- **Brief**: Work through the records below and copy every line that includes "godine".

- **Dataset content**:
-=-=-

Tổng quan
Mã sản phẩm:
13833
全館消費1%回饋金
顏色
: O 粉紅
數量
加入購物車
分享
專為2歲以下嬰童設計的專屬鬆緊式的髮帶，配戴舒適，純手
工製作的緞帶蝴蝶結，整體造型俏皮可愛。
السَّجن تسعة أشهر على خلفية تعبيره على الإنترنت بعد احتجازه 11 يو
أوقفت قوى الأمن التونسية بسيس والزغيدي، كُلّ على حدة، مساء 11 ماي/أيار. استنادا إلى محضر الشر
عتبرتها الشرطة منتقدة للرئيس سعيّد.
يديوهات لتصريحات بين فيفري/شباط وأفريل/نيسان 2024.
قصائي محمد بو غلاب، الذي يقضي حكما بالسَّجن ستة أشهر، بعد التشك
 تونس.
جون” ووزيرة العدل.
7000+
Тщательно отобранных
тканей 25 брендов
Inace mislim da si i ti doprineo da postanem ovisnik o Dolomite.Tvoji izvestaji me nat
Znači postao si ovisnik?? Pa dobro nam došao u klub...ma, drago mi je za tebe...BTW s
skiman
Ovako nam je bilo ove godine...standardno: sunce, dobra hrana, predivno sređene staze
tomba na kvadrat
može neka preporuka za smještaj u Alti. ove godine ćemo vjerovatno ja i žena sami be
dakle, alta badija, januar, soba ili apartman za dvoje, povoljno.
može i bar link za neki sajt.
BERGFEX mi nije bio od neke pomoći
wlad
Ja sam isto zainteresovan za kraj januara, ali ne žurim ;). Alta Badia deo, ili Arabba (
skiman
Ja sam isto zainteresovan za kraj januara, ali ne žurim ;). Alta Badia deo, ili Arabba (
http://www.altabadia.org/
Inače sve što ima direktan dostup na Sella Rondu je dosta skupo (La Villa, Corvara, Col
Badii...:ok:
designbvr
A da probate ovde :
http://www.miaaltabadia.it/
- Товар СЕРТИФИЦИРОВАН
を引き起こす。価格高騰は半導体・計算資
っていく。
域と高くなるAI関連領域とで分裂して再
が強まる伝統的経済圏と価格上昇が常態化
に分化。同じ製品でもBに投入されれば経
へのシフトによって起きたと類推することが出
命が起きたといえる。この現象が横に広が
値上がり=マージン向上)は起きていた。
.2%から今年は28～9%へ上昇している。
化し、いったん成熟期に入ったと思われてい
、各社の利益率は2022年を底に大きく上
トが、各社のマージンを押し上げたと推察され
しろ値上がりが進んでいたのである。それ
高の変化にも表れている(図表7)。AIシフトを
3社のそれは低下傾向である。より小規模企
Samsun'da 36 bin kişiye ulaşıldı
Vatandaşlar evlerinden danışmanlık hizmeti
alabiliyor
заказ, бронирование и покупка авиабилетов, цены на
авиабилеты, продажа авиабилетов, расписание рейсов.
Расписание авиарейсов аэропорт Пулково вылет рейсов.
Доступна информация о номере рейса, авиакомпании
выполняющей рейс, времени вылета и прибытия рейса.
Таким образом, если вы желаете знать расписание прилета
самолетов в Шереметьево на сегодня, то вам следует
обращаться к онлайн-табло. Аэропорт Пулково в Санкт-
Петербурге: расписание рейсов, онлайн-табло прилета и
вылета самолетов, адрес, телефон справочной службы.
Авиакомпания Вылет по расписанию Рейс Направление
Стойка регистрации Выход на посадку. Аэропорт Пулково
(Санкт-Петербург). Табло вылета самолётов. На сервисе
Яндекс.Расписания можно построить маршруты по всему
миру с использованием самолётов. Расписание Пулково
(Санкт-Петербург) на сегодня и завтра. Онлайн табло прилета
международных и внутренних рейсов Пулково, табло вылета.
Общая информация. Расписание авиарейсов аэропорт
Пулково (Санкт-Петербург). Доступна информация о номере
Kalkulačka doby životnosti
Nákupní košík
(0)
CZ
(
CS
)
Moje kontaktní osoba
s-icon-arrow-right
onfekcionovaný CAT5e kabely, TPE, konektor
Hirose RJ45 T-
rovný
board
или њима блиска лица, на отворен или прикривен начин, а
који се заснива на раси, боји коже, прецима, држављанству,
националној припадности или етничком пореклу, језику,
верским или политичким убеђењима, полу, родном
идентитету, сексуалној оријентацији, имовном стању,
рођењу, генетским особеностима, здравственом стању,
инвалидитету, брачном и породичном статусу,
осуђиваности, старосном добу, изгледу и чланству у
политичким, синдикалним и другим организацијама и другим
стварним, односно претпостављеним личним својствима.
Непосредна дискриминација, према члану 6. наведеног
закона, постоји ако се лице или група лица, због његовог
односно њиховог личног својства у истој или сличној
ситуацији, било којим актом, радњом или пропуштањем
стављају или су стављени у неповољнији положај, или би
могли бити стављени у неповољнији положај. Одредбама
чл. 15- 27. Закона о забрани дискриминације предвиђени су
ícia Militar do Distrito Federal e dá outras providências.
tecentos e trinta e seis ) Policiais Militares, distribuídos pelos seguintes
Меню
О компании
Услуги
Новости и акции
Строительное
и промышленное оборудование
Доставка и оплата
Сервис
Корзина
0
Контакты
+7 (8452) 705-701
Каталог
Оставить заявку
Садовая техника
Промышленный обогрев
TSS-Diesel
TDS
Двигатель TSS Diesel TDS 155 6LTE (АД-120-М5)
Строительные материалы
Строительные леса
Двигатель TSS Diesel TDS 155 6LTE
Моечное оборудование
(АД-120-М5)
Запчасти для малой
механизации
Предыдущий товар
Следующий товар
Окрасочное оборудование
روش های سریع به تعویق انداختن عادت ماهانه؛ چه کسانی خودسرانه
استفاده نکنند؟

-=-=-

- **Response to this exercise**:
Ovako nam je bilo ove godine...standardno: sunce, dobra hrana, predivno sređene staze
može neka preporuka za smještaj u Alti. ove godine ćemo vjerovatno ja i žena sami be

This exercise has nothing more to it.